_Assignment_
Repeat exactly, and only, the lines of the entries below from the one with "Diving Official of the Year" through the one with "Softball, Baseball", both ends included.

Extracted records
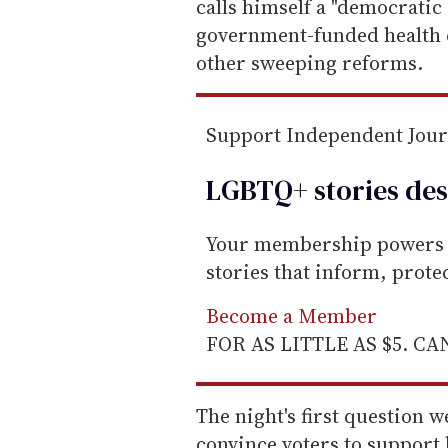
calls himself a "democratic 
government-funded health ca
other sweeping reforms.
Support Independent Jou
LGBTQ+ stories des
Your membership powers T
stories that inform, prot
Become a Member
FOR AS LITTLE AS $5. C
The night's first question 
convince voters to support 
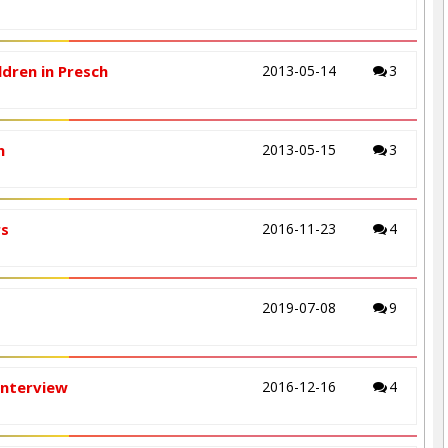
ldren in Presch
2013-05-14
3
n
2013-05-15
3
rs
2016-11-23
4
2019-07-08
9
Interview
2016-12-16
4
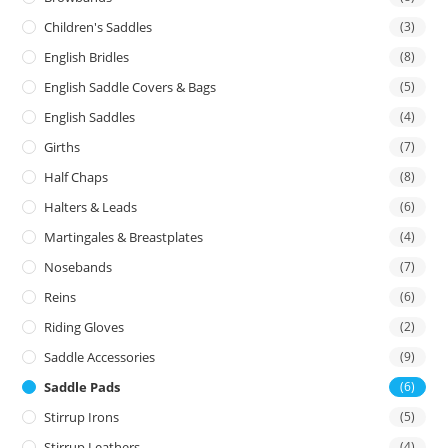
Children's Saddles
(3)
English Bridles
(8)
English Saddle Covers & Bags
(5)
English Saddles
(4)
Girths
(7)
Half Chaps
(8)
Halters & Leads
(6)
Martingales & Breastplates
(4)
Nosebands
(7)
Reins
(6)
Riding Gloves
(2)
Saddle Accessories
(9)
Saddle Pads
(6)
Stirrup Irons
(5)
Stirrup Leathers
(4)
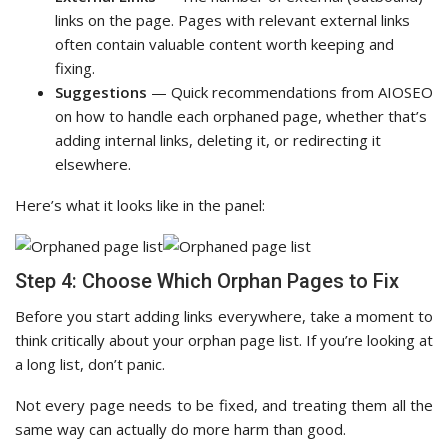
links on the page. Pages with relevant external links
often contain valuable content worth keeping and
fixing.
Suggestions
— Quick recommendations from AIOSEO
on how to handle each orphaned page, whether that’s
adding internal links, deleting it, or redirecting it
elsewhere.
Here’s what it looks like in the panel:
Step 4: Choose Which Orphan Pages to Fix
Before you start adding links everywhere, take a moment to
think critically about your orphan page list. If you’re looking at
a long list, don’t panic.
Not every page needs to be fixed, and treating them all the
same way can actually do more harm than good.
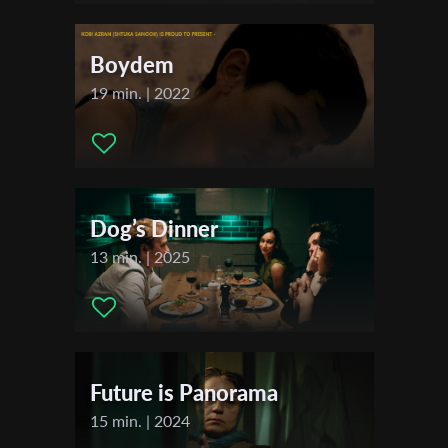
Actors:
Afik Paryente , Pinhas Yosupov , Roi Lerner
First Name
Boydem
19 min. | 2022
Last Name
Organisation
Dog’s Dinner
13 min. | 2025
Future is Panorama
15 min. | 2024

---

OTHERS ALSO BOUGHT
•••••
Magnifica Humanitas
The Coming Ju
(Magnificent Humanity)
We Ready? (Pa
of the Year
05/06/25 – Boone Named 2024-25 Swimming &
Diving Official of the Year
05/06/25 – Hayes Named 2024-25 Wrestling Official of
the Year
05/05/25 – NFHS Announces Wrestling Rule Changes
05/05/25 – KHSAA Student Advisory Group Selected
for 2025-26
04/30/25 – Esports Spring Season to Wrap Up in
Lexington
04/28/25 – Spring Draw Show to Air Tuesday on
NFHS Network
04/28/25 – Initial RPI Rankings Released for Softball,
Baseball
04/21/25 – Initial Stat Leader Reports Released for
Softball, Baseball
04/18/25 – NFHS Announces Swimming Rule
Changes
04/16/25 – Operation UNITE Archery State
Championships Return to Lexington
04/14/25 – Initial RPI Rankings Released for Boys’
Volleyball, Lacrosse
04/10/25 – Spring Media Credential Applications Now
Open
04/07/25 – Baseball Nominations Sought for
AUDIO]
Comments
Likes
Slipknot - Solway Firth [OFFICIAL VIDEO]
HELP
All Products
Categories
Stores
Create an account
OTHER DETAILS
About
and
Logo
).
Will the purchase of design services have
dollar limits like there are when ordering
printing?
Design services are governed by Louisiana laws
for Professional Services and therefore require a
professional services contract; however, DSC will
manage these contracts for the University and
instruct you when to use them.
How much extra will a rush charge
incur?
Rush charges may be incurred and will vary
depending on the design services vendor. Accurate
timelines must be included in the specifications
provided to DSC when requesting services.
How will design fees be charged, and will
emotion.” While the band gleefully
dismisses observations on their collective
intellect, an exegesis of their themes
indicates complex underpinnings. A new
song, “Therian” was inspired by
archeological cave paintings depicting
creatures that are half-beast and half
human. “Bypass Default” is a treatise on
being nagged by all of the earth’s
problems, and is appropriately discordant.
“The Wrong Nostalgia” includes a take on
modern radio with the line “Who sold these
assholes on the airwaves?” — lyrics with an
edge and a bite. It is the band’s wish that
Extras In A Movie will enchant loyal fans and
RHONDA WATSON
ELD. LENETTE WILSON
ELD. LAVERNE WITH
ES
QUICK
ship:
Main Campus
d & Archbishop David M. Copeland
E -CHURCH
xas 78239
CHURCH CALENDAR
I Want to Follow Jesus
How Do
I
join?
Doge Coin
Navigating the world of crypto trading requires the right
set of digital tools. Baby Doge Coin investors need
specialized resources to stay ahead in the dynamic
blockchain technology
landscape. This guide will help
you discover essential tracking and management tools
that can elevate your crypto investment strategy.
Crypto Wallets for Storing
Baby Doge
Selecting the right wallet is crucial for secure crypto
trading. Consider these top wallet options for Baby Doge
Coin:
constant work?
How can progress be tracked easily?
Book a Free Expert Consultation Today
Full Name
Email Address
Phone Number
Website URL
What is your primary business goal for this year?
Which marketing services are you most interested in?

* * *

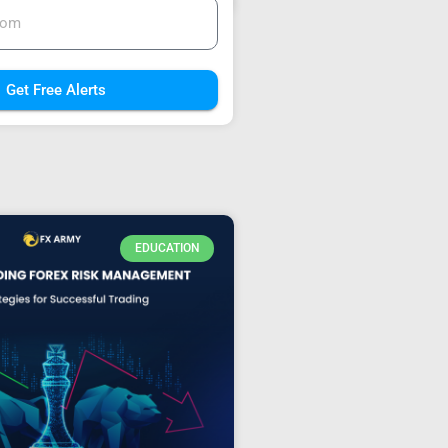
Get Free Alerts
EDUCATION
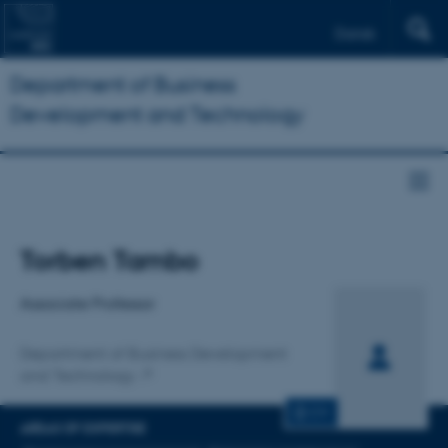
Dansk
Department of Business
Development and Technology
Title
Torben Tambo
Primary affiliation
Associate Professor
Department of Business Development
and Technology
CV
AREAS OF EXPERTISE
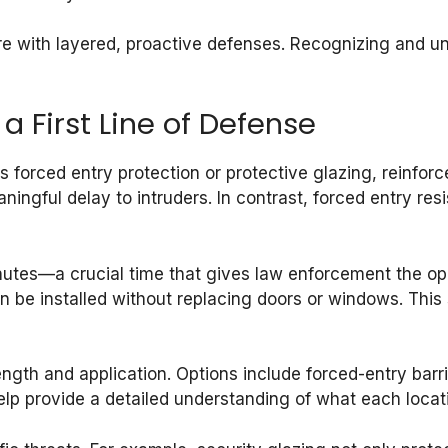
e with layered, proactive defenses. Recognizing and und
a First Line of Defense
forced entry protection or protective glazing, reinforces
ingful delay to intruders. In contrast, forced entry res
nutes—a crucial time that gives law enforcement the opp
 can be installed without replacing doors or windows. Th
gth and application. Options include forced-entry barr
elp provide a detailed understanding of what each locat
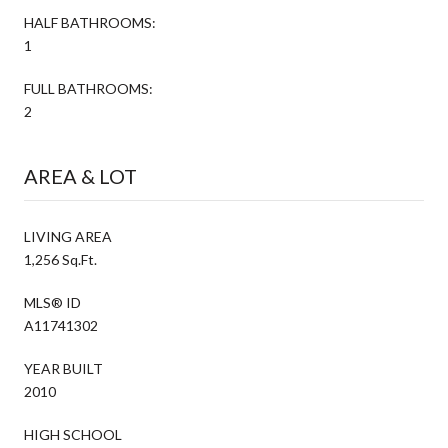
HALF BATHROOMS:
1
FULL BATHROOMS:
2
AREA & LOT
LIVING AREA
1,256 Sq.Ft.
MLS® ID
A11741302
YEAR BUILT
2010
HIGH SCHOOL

_Response area_
Diving Official of the Year
05/06/25 – Hayes Named 2024-25 Wrestling Official of
the Year
05/05/25 – NFHS Announces Wrestling Rule Changes
05/05/25 – KHSAA Student Advisory Group Selected
for 2025-26
04/30/25 – Esports Spring Season to Wrap Up in
Lexington
04/28/25 – Spring Draw Show to Air Tuesday on
NFHS Network
04/28/25 – Initial RPI Rankings Released for Softball,
Baseball
04/21/25 – Initial Stat Leader Reports Released for
Softball, Baseball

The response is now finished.